La dureza de la Roca
LAS CONVERSACIONES sobre Gibraltar que mantendrán hoy en Londres las representaciones encabezadas por los ministros de Exteriores de España y el Reino Unido serán las terceras a ese nivel celebradas con posterioridad a la declaración suscrita en Bruselas en noviembre de 1984, en la que, por primera vez, los británicos admitían incluir el término soberanía en la negociación. La euforia que aquel éxito diplomático produjo en nuestro país se ha ido deshaciendo en los dos años transcurridos. Este nuevo encuentro aparece precedido por signos que invitan más bien al escepticismo, especialmente a la vista de la marcha atrás del Foreign Office, que recientemente negó, por boca de un cualificado portavoz, que de la declaración de Bruselas pudiera derivarse cualquier efecto práctico referido a la soberanía sobre el Peñón.Este endurecimiento británico es probablemente consecuencia de la influencia de grupos de presión gibraltareños, alarmados por el cambio de situación que parecía anunciarse. Influencia que no parece haberse contrarrestado por una postura española suficientemente firme, justo en unos momentos en que las negociaciones sobre la reducción de la presencia norteamericana y sobre la participación española en las estructuras de la OTAN concentran la tensión de la política exterior.
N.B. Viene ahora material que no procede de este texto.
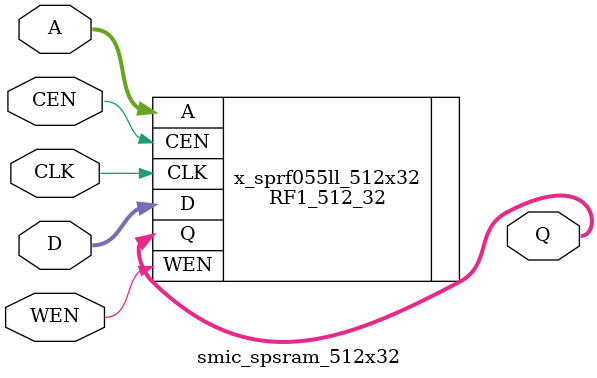
<source format=v>
module smic_spsram_512x32(
  Q,
  CLK,
  CEN,
  WEN,
  A,
  D
);

//**********************************************************
//                  Parameter Definition
//**********************************************************
parameter ADDR_WIDTH = 9;
parameter DATA_WIDTH = 32;
//parameter WE_WIDTH   = 1;

output  [DATA_WIDTH-1:0]  Q;
input                     CLK;
input                     CEN;
input                     WEN;
input   [ADDR_WIDTH-1:0]  A;
input   [DATA_WIDTH-1:0]  D;

wire    [DATA_WIDTH-1:0]  Q;
wire                      CLK;
wire                      CEN;
wire                      WEN;
wire    [ADDR_WIDTH-1:0]  A;
wire    [DATA_WIDTH-1:0]  D;

//############################################
//#             55nm LL technology           #
//############################################
RF1_512_32 x_sprf055ll_512x32(
  .CLK  (CLK),
  .CEN  (CEN),
  .WEN  (WEN),
  .A    (A),
  .D    (D),
  .Q    (Q)
);

endmodule

</source>
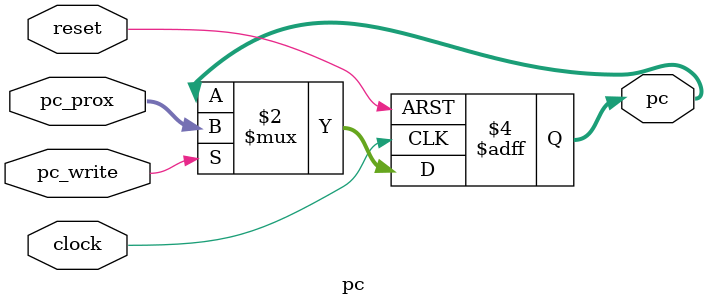
<source format=v>
module pc(
    input wire clock,
    input wire reset, pc_write,
    input wire [31:0] pc_prox, 
    output reg [31:0] pc
);

    always @(posedge clock or posedge reset) begin
        if (reset)
            pc <= 0;
        else if (pc_write)
            pc <= pc_prox;
    end

endmodule
</source>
La apertura de la verja creó el clima para que España pudiera avanzar en su estrategia de negociación a largo plazo, planteando dos salidas razonables: una fórmula basada en el principio del condominio1emporal (equivalente al de soberanía compartida) y otra consistente en un arrendamiento en favor del Reino Unido -similar al acordado para Hong Kong- por espacio de 20 años, transcurridos los cuales, España recuperaría el. dominio de la zona.
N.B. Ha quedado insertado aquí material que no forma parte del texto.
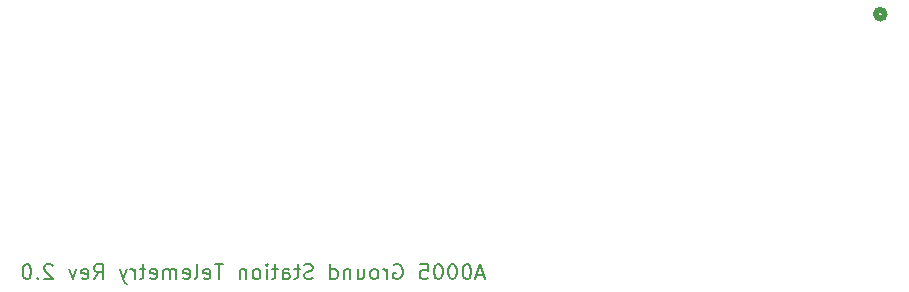
<source format=gbr>
%TF.GenerationSoftware,KiCad,Pcbnew,7.0.1*%
%TF.CreationDate,2023-04-09T14:50:30-07:00*%
%TF.ProjectId,Ground-Station-Telemetry,47726f75-6e64-42d5-9374-6174696f6e2d,rev?*%
%TF.SameCoordinates,Original*%
%TF.FileFunction,Legend,Bot*%
%TF.FilePolarity,Positive*%
%FSLAX46Y46*%
G04 Gerber Fmt 4.6, Leading zero omitted, Abs format (unit mm)*
G04 Created by KiCad (PCBNEW 7.0.1) date 2023-04-09 14:50:30*
%MOMM*%
%LPD*%
G01*
G04 APERTURE LIST*
%ADD10C,0.150000*%
%ADD11C,0.508000*%
G04 APERTURE END LIST*
D10*
X181331809Y-114397669D02*
X180727047Y-114397669D01*
X181452761Y-114760526D02*
X181029428Y-113490526D01*
X181029428Y-113490526D02*
X180606094Y-114760526D01*
X179940857Y-113490526D02*
X179819904Y-113490526D01*
X179819904Y-113490526D02*
X179698952Y-113551002D01*
X179698952Y-113551002D02*
X179638476Y-113611478D01*
X179638476Y-113611478D02*
X179578000Y-113732430D01*
X179578000Y-113732430D02*
X179517523Y-113974335D01*
X179517523Y-113974335D02*
X179517523Y-114276716D01*
X179517523Y-114276716D02*
X179578000Y-114518621D01*
X179578000Y-114518621D02*
X179638476Y-114639573D01*
X179638476Y-114639573D02*
X179698952Y-114700050D01*
X179698952Y-114700050D02*
X179819904Y-114760526D01*
X179819904Y-114760526D02*
X179940857Y-114760526D01*
X179940857Y-114760526D02*
X180061809Y-114700050D01*
X180061809Y-114700050D02*
X180122285Y-114639573D01*
X180122285Y-114639573D02*
X180182762Y-114518621D01*
X180182762Y-114518621D02*
X180243238Y-114276716D01*
X180243238Y-114276716D02*
X180243238Y-113974335D01*
X180243238Y-113974335D02*
X180182762Y-113732430D01*
X180182762Y-113732430D02*
X180122285Y-113611478D01*
X180122285Y-113611478D02*
X180061809Y-113551002D01*
X180061809Y-113551002D02*
X179940857Y-113490526D01*
X178731333Y-113490526D02*
X178610380Y-113490526D01*
X178610380Y-113490526D02*
X178489428Y-113551002D01*
X178489428Y-113551002D02*
X178428952Y-113611478D01*
X178428952Y-113611478D02*
X178368476Y-113732430D01*
X178368476Y-113732430D02*
X178307999Y-113974335D01*
X178307999Y-113974335D02*
X178307999Y-114276716D01*
X178307999Y-114276716D02*
X178368476Y-114518621D01*
X178368476Y-114518621D02*
X178428952Y-114639573D01*
X178428952Y-114639573D02*
X178489428Y-114700050D01*
X178489428Y-114700050D02*
X178610380Y-114760526D01*
X178610380Y-114760526D02*
X178731333Y-114760526D01*
X178731333Y-114760526D02*
X178852285Y-114700050D01*
X178852285Y-114700050D02*
X178912761Y-114639573D01*
X178912761Y-114639573D02*
X178973238Y-114518621D01*
X178973238Y-114518621D02*
X179033714Y-114276716D01*
X179033714Y-114276716D02*
X179033714Y-113974335D01*
X179033714Y-113974335D02*
X178973238Y-113732430D01*
X178973238Y-113732430D02*
X178912761Y-113611478D01*
X178912761Y-113611478D02*
X178852285Y-113551002D01*
X178852285Y-113551002D02*
X178731333Y-113490526D01*
X177521809Y-113490526D02*
X177400856Y-113490526D01*
X177400856Y-113490526D02*
X177279904Y-113551002D01*
X177279904Y-113551002D02*
X177219428Y-113611478D01*
X177219428Y-113611478D02*
X177158952Y-113732430D01*
X177158952Y-113732430D02*
X177098475Y-113974335D01*
X177098475Y-113974335D02*
X177098475Y-114276716D01*
X177098475Y-114276716D02*
X177158952Y-114518621D01*
X177158952Y-114518621D02*
X177219428Y-114639573D01*
X177219428Y-114639573D02*
X177279904Y-114700050D01*
X177279904Y-114700050D02*
X177400856Y-114760526D01*
X177400856Y-114760526D02*
X177521809Y-114760526D01*
X177521809Y-114760526D02*
X177642761Y-114700050D01*
X177642761Y-114700050D02*
X177703237Y-114639573D01*
X177703237Y-114639573D02*
X177763714Y-114518621D01*
X177763714Y-114518621D02*
X177824190Y-114276716D01*
X177824190Y-114276716D02*
X177824190Y-113974335D01*
X177824190Y-113974335D02*
X177763714Y-113732430D01*
X177763714Y-113732430D02*
X177703237Y-113611478D01*
X177703237Y-113611478D02*
X177642761Y-113551002D01*
X177642761Y-113551002D02*
X177521809Y-113490526D01*
X175949428Y-113490526D02*
X176554190Y-113490526D01*
X176554190Y-113490526D02*
X176614666Y-114095288D01*
X176614666Y-114095288D02*
X176554190Y-114034811D01*
X176554190Y-114034811D02*
X176433237Y-113974335D01*
X176433237Y-113974335D02*
X176130856Y-113974335D01*
X176130856Y-113974335D02*
X176009904Y-114034811D01*
X176009904Y-114034811D02*
X175949428Y-114095288D01*
X175949428Y-114095288D02*
X175888951Y-114216240D01*
X175888951Y-114216240D02*
X175888951Y-114518621D01*
X175888951Y-114518621D02*
X175949428Y-114639573D01*
X175949428Y-114639573D02*
X176009904Y-114700050D01*
X176009904Y-114700050D02*
X176130856Y-114760526D01*
X176130856Y-114760526D02*
X176433237Y-114760526D01*
X176433237Y-114760526D02*
X176554190Y-114700050D01*
X176554190Y-114700050D02*
X176614666Y-114639573D01*
X173711808Y-113551002D02*
X173832761Y-113490526D01*
X173832761Y-113490526D02*
X174014189Y-113490526D01*
X174014189Y-113490526D02*
X174195618Y-113551002D01*
X174195618Y-113551002D02*
X174316570Y-113671954D01*
X174316570Y-113671954D02*
X174377047Y-113792907D01*
X174377047Y-113792907D02*
X174437523Y-114034811D01*
X174437523Y-114034811D02*
X174437523Y-114216240D01*
X174437523Y-114216240D02*
X174377047Y-114458145D01*
X174377047Y-114458145D02*
X174316570Y-114579097D01*
X174316570Y-114579097D02*
X174195618Y-114700050D01*
X174195618Y-114700050D02*
X174014189Y-114760526D01*
X174014189Y-114760526D02*
X173893237Y-114760526D01*
X173893237Y-114760526D02*
X173711808Y-114700050D01*
X173711808Y-114700050D02*
X173651332Y-114639573D01*
X173651332Y-114639573D02*
X173651332Y-114216240D01*
X173651332Y-114216240D02*
X173893237Y-114216240D01*
X173107047Y-114760526D02*
X173107047Y-113913859D01*
X173107047Y-114155764D02*
X173046570Y-114034811D01*
X173046570Y-114034811D02*
X172986094Y-113974335D01*
X172986094Y-113974335D02*
X172865142Y-113913859D01*
X172865142Y-113913859D02*
X172744189Y-113913859D01*
X172139428Y-114760526D02*
X172260380Y-114700050D01*
X172260380Y-114700050D02*
X172320857Y-114639573D01*
X172320857Y-114639573D02*
X172381333Y-114518621D01*
X172381333Y-114518621D02*
X172381333Y-114155764D01*
X172381333Y-114155764D02*
X172320857Y-114034811D01*
X172320857Y-114034811D02*
X172260380Y-113974335D01*
X172260380Y-113974335D02*
X172139428Y-113913859D01*
X172139428Y-113913859D02*
X171957999Y-113913859D01*
X171957999Y-113913859D02*
X171837047Y-113974335D01*
X171837047Y-113974335D02*
X171776571Y-114034811D01*
X171776571Y-114034811D02*
X171716095Y-114155764D01*
X171716095Y-114155764D02*
X171716095Y-114518621D01*
X171716095Y-114518621D02*
X171776571Y-114639573D01*
X171776571Y-114639573D02*
X171837047Y-114700050D01*
X171837047Y-114700050D02*
X171957999Y-114760526D01*
X171957999Y-114760526D02*
X172139428Y-114760526D01*
X170627523Y-113913859D02*
X170627523Y-114760526D01*
X171171809Y-113913859D02*
X171171809Y-114579097D01*
X171171809Y-114579097D02*
X171111332Y-114700050D01*
X171111332Y-114700050D02*
X170990380Y-114760526D01*
X170990380Y-114760526D02*
X170808951Y-114760526D01*
X170808951Y-114760526D02*
X170687999Y-114700050D01*
X170687999Y-114700050D02*
X170627523Y-114639573D01*
X170022761Y-113913859D02*
X170022761Y-114760526D01*
X170022761Y-114034811D02*
X169962284Y-113974335D01*
X169962284Y-113974335D02*
X169841332Y-113913859D01*
X169841332Y-113913859D02*
X169659903Y-113913859D01*
X169659903Y-113913859D02*
X169538951Y-113974335D01*
X169538951Y-113974335D02*
X169478475Y-114095288D01*
X169478475Y-114095288D02*
X169478475Y-114760526D01*
X168329427Y-114760526D02*
X168329427Y-113490526D01*
X168329427Y-114700050D02*
X168450379Y-114760526D01*
X168450379Y-114760526D02*
X168692284Y-114760526D01*
X168692284Y-114760526D02*
X168813236Y-114700050D01*
X168813236Y-114700050D02*
X168873713Y-114639573D01*
X168873713Y-114639573D02*
X168934189Y-114518621D01*
X168934189Y-114518621D02*
X168934189Y-114155764D01*
X168934189Y-114155764D02*
X168873713Y-114034811D01*
X168873713Y-114034811D02*
X168813236Y-113974335D01*
X168813236Y-113974335D02*
X168692284Y-113913859D01*
X168692284Y-113913859D02*
X168450379Y-113913859D01*
X168450379Y-113913859D02*
X168329427Y-113974335D01*
X166817522Y-114700050D02*
X166636093Y-114760526D01*
X166636093Y-114760526D02*
X166333712Y-114760526D01*
X166333712Y-114760526D02*
X166212760Y-114700050D01*
X166212760Y-114700050D02*
X166152284Y-114639573D01*
X166152284Y-114639573D02*
X166091807Y-114518621D01*
X166091807Y-114518621D02*
X166091807Y-114397669D01*
X166091807Y-114397669D02*
X166152284Y-114276716D01*
X166152284Y-114276716D02*
X166212760Y-114216240D01*
X166212760Y-114216240D02*
X166333712Y-114155764D01*
X166333712Y-114155764D02*
X166575617Y-114095288D01*
X166575617Y-114095288D02*
X166696569Y-114034811D01*
X166696569Y-114034811D02*
X166757046Y-113974335D01*
X166757046Y-113974335D02*
X166817522Y-113853383D01*
X166817522Y-113853383D02*
X166817522Y-113732430D01*
X166817522Y-113732430D02*
X166757046Y-113611478D01*
X166757046Y-113611478D02*
X166696569Y-113551002D01*
X166696569Y-113551002D02*
X166575617Y-113490526D01*
X166575617Y-113490526D02*
X166273236Y-113490526D01*
X166273236Y-113490526D02*
X166091807Y-113551002D01*
X165728950Y-113913859D02*
X165245141Y-113913859D01*
X165547522Y-113490526D02*
X165547522Y-114579097D01*
X165547522Y-114579097D02*
X165487045Y-114700050D01*
X165487045Y-114700050D02*
X165366093Y-114760526D01*
X165366093Y-114760526D02*
X165245141Y-114760526D01*
X164277522Y-114760526D02*
X164277522Y-114095288D01*
X164277522Y-114095288D02*
X164337998Y-113974335D01*
X164337998Y-113974335D02*
X164458950Y-113913859D01*
X164458950Y-113913859D02*
X164700855Y-113913859D01*
X164700855Y-113913859D02*
X164821808Y-113974335D01*
X164277522Y-114700050D02*
X164398474Y-114760526D01*
X164398474Y-114760526D02*
X164700855Y-114760526D01*
X164700855Y-114760526D02*
X164821808Y-114700050D01*
X164821808Y-114700050D02*
X164882284Y-114579097D01*
X164882284Y-114579097D02*
X164882284Y-114458145D01*
X164882284Y-114458145D02*
X164821808Y-114337192D01*
X164821808Y-114337192D02*
X164700855Y-114276716D01*
X164700855Y-114276716D02*
X164398474Y-114276716D01*
X164398474Y-114276716D02*
X164277522Y-114216240D01*
X163854188Y-113913859D02*
X163370379Y-113913859D01*
X163672760Y-113490526D02*
X163672760Y-114579097D01*
X163672760Y-114579097D02*
X163612283Y-114700050D01*
X163612283Y-114700050D02*
X163491331Y-114760526D01*
X163491331Y-114760526D02*
X163370379Y-114760526D01*
X162947046Y-114760526D02*
X162947046Y-113913859D01*
X162947046Y-113490526D02*
X163007522Y-113551002D01*
X163007522Y-113551002D02*
X162947046Y-113611478D01*
X162947046Y-113611478D02*
X162886569Y-113551002D01*
X162886569Y-113551002D02*
X162947046Y-113490526D01*
X162947046Y-113490526D02*
X162947046Y-113611478D01*
X162160855Y-114760526D02*
X162281807Y-114700050D01*
X162281807Y-114700050D02*
X162342284Y-114639573D01*
X162342284Y-114639573D02*
X162402760Y-114518621D01*
X162402760Y-114518621D02*
X162402760Y-114155764D01*
X162402760Y-114155764D02*
X162342284Y-114034811D01*
X162342284Y-114034811D02*
X162281807Y-113974335D01*
X162281807Y-113974335D02*
X162160855Y-113913859D01*
X162160855Y-113913859D02*
X161979426Y-113913859D01*
X161979426Y-113913859D02*
X161858474Y-113974335D01*
X161858474Y-113974335D02*
X161797998Y-114034811D01*
X161797998Y-114034811D02*
X161737522Y-114155764D01*
X161737522Y-114155764D02*
X161737522Y-114518621D01*
X161737522Y-114518621D02*
X161797998Y-114639573D01*
X161797998Y-114639573D02*
X161858474Y-114700050D01*
X161858474Y-114700050D02*
X161979426Y-114760526D01*
X161979426Y-114760526D02*
X162160855Y-114760526D01*
X161193236Y-113913859D02*
X161193236Y-114760526D01*
X161193236Y-114034811D02*
X161132759Y-113974335D01*
X161132759Y-113974335D02*
X161011807Y-113913859D01*
X161011807Y-113913859D02*
X160830378Y-113913859D01*
X160830378Y-113913859D02*
X160709426Y-113974335D01*
X160709426Y-113974335D02*
X160648950Y-114095288D01*
X160648950Y-114095288D02*
X160648950Y-114760526D01*
X159257997Y-113490526D02*
X158532283Y-113490526D01*
X158895140Y-114760526D02*
X158895140Y-113490526D01*
X157625140Y-114700050D02*
X157746092Y-114760526D01*
X157746092Y-114760526D02*
X157987997Y-114760526D01*
X157987997Y-114760526D02*
X158108950Y-114700050D01*
X158108950Y-114700050D02*
X158169426Y-114579097D01*
X158169426Y-114579097D02*
X158169426Y-114095288D01*
X158169426Y-114095288D02*
X158108950Y-113974335D01*
X158108950Y-113974335D02*
X157987997Y-113913859D01*
X157987997Y-113913859D02*
X157746092Y-113913859D01*
X157746092Y-113913859D02*
X157625140Y-113974335D01*
X157625140Y-113974335D02*
X157564664Y-114095288D01*
X157564664Y-114095288D02*
X157564664Y-114216240D01*
X157564664Y-114216240D02*
X158169426Y-114337192D01*
X156838950Y-114760526D02*
X156959902Y-114700050D01*
X156959902Y-114700050D02*
X157020379Y-114579097D01*
X157020379Y-114579097D02*
X157020379Y-113490526D01*
X155871331Y-114700050D02*
X155992283Y-114760526D01*
X155992283Y-114760526D02*
X156234188Y-114760526D01*
X156234188Y-114760526D02*
X156355141Y-114700050D01*
X156355141Y-114700050D02*
X156415617Y-114579097D01*
X156415617Y-114579097D02*
X156415617Y-114095288D01*
X156415617Y-114095288D02*
X156355141Y-113974335D01*
X156355141Y-113974335D02*
X156234188Y-113913859D01*
X156234188Y-113913859D02*
X155992283Y-113913859D01*
X155992283Y-113913859D02*
X155871331Y-113974335D01*
X155871331Y-113974335D02*
X155810855Y-114095288D01*
X155810855Y-114095288D02*
X155810855Y-114216240D01*
X155810855Y-114216240D02*
X156415617Y-114337192D01*
X155266570Y-114760526D02*
X155266570Y-113913859D01*
X155266570Y-114034811D02*
X155206093Y-113974335D01*
X155206093Y-113974335D02*
X155085141Y-113913859D01*
X155085141Y-113913859D02*
X154903712Y-113913859D01*
X154903712Y-113913859D02*
X154782760Y-113974335D01*
X154782760Y-113974335D02*
X154722284Y-114095288D01*
X154722284Y-114095288D02*
X154722284Y-114760526D01*
X154722284Y-114095288D02*
X154661808Y-113974335D01*
X154661808Y-113974335D02*
X154540855Y-113913859D01*
X154540855Y-113913859D02*
X154359427Y-113913859D01*
X154359427Y-113913859D02*
X154238474Y-113974335D01*
X154238474Y-113974335D02*
X154177998Y-114095288D01*
X154177998Y-114095288D02*
X154177998Y-114760526D01*
X153089427Y-114700050D02*
X153210379Y-114760526D01*
X153210379Y-114760526D02*
X153452284Y-114760526D01*
X153452284Y-114760526D02*
X153573237Y-114700050D01*
X153573237Y-114700050D02*
X153633713Y-114579097D01*
X153633713Y-114579097D02*
X153633713Y-114095288D01*
X153633713Y-114095288D02*
X153573237Y-113974335D01*
X153573237Y-113974335D02*
X153452284Y-113913859D01*
X153452284Y-113913859D02*
X153210379Y-113913859D01*
X153210379Y-113913859D02*
X153089427Y-113974335D01*
X153089427Y-113974335D02*
X153028951Y-114095288D01*
X153028951Y-114095288D02*
X153028951Y-114216240D01*
X153028951Y-114216240D02*
X153633713Y-114337192D01*
X152666094Y-113913859D02*
X152182285Y-113913859D01*
X152484666Y-113490526D02*
X152484666Y-114579097D01*
X152484666Y-114579097D02*
X152424189Y-114700050D01*
X152424189Y-114700050D02*
X152303237Y-114760526D01*
X152303237Y-114760526D02*
X152182285Y-114760526D01*
X151758952Y-114760526D02*
X151758952Y-113913859D01*
X151758952Y-114155764D02*
X151698475Y-114034811D01*
X151698475Y-114034811D02*
X151637999Y-113974335D01*
X151637999Y-113974335D02*
X151517047Y-113913859D01*
X151517047Y-113913859D02*
X151396094Y-113913859D01*
X151093714Y-113913859D02*
X150791333Y-114760526D01*
X150488952Y-113913859D02*
X150791333Y-114760526D01*
X150791333Y-114760526D02*
X150912285Y-115062907D01*
X150912285Y-115062907D02*
X150972762Y-115123383D01*
X150972762Y-115123383D02*
X151093714Y-115183859D01*
X148311809Y-114760526D02*
X148735143Y-114155764D01*
X149037524Y-114760526D02*
X149037524Y-113490526D01*
X149037524Y-113490526D02*
X148553714Y-113490526D01*
X148553714Y-113490526D02*
X148432762Y-113551002D01*
X148432762Y-113551002D02*
X148372285Y-113611478D01*
X148372285Y-113611478D02*
X148311809Y-113732430D01*
X148311809Y-113732430D02*
X148311809Y-113913859D01*
X148311809Y-113913859D02*
X148372285Y-114034811D01*
X148372285Y-114034811D02*
X148432762Y-114095288D01*
X148432762Y-114095288D02*
X148553714Y-114155764D01*
X148553714Y-114155764D02*
X149037524Y-114155764D01*
X147283714Y-114700050D02*
X147404666Y-114760526D01*
X147404666Y-114760526D02*
X147646571Y-114760526D01*
X147646571Y-114760526D02*
X147767524Y-114700050D01*
X147767524Y-114700050D02*
X147828000Y-114579097D01*
X147828000Y-114579097D02*
X147828000Y-114095288D01*
X147828000Y-114095288D02*
X147767524Y-113974335D01*
X147767524Y-113974335D02*
X147646571Y-113913859D01*
X147646571Y-113913859D02*
X147404666Y-113913859D01*
X147404666Y-113913859D02*
X147283714Y-113974335D01*
X147283714Y-113974335D02*
X147223238Y-114095288D01*
X147223238Y-114095288D02*
X147223238Y-114216240D01*
X147223238Y-114216240D02*
X147828000Y-114337192D01*
X146799905Y-113913859D02*
X146497524Y-114760526D01*
X146497524Y-114760526D02*
X146195143Y-113913859D01*
X144804191Y-113611478D02*
X144743715Y-113551002D01*
X144743715Y-113551002D02*
X144622762Y-113490526D01*
X144622762Y-113490526D02*
X144320381Y-113490526D01*
X144320381Y-113490526D02*
X144199429Y-113551002D01*
X144199429Y-113551002D02*
X144138953Y-113611478D01*
X144138953Y-113611478D02*
X144078476Y-113732430D01*
X144078476Y-113732430D02*
X144078476Y-113853383D01*
X144078476Y-113853383D02*
X144138953Y-114034811D01*
X144138953Y-114034811D02*
X144864667Y-114760526D01*
X144864667Y-114760526D02*
X144078476Y-114760526D01*
X143534191Y-114639573D02*
X143473714Y-114700050D01*
X143473714Y-114700050D02*
X143534191Y-114760526D01*
X143534191Y-114760526D02*
X143594667Y-114700050D01*
X143594667Y-114700050D02*
X143534191Y-114639573D01*
X143534191Y-114639573D02*
X143534191Y-114760526D01*
X142687524Y-113490526D02*
X142566571Y-113490526D01*
X142566571Y-113490526D02*
X142445619Y-113551002D01*
X142445619Y-113551002D02*
X142385143Y-113611478D01*
X142385143Y-113611478D02*
X142324667Y-113732430D01*
X142324667Y-113732430D02*
X142264190Y-113974335D01*
X142264190Y-113974335D02*
X142264190Y-114276716D01*
X142264190Y-114276716D02*
X142324667Y-114518621D01*
X142324667Y-114518621D02*
X142385143Y-114639573D01*
X142385143Y-114639573D02*
X142445619Y-114700050D01*
X142445619Y-114700050D02*
X142566571Y-114760526D01*
X142566571Y-114760526D02*
X142687524Y-114760526D01*
X142687524Y-114760526D02*
X142808476Y-114700050D01*
X142808476Y-114700050D02*
X142868952Y-114639573D01*
X142868952Y-114639573D02*
X142929429Y-114518621D01*
X142929429Y-114518621D02*
X142989905Y-114276716D01*
X142989905Y-114276716D02*
X142989905Y-113974335D01*
X142989905Y-113974335D02*
X142929429Y-113732430D01*
X142929429Y-113732430D02*
X142868952Y-113611478D01*
X142868952Y-113611478D02*
X142808476Y-113551002D01*
X142808476Y-113551002D02*
X142687524Y-113490526D01*
D11*
%TO.C,P3*%
X215265000Y-92329000D02*
G75*
G03*
X215265000Y-92329000I-381000J0D01*
G01*
%TD*%
M02*

</source>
Los británicos, una vez aceptado el principio de que la cuestión de la soberanía entraba en lo negociable, estaban obligados a responder. Su silencio indica la escasa voluntad de abordar seriamente el problema, pero el hecho de que no se haya producido un rechazo expreso significa que las vías no están cerradas. Los condicionantes de la política interior británica, en un año electoral, han influido también en esa actitud.
El tiempo ya se encargó de desvanecer las esperanzas, exageradas cuando se ha leído la historia del imperio británico, de que, una vez recuperadas las libertades públicas en España, la integración de España en la CE, así como en la OTAN, abriría paso a una solución del contencioso. El entrecruzamiento de intereses que preside el escenario internacional ha resultado más eficaz que los poderosos títulos históricos, jurídicos y políticos -incluyendo una resolución de la ONU- que España puede esgrimir. Los matices a la integración en la OTAN no operan a nuestro favor y contribuyen a aumentar el recelo de los aliados -la Roca posee una base militar de importancia- en beneficio de los británicos.
Llama, en cualquier caso, la atención una cierta falta de nervio de nuestra diplomacia -y la atonía de nuestros parlamentarios en Estrasburgo- para hacer valer los derechos españoles. El anacronismo que supone la existencia de una colonia en Europa -y la anormalidad de que entre dos Estados miembros de la CE y copartícipes de la misma alianza militar subsista un conflicto territorial- debería haber dado ocasión a una más audaz ofensiva diplomática en esos ámbitos comunes. La vía de la retórica patriótica y la política de restricción de relaciones entre los habitantes de Gibraltar y los de su entorno geográfico ya demostró su inutilidad. Las tesis que reprochan al Gobierno haber accedido a la reapertura de la verja sin contrapartidas adolecen de poca visión. Una política de firmeza en las negociaciones y de presiones, internacionales no tiene por qué ser contradictoria con la aceptación de que cualquier solución pasa por modificar el clima de recelo todavía existente entre los ciudadanos gibraltareños. Admitir, con la ONU, que se trata de un problema de integridad territorial, y no poblacional o de autodeterminación, no significa prescindir de los intereses y sentimientos legítimos de los habitantes de la Roca. Por el contrario, la experiencia indica que, sin una política más audaz en materia de cooperación cultural y socioeconómica que favorezca la convivencia entre la comunidad del Peñón y la del Campo de Gibraltar y convenza a los gibraltareños de que sus intereses serán tomados en consideración, será muy difícil evitar que las presiones de algunos líderes locales contribuyan a engrosar la intransigencia británica.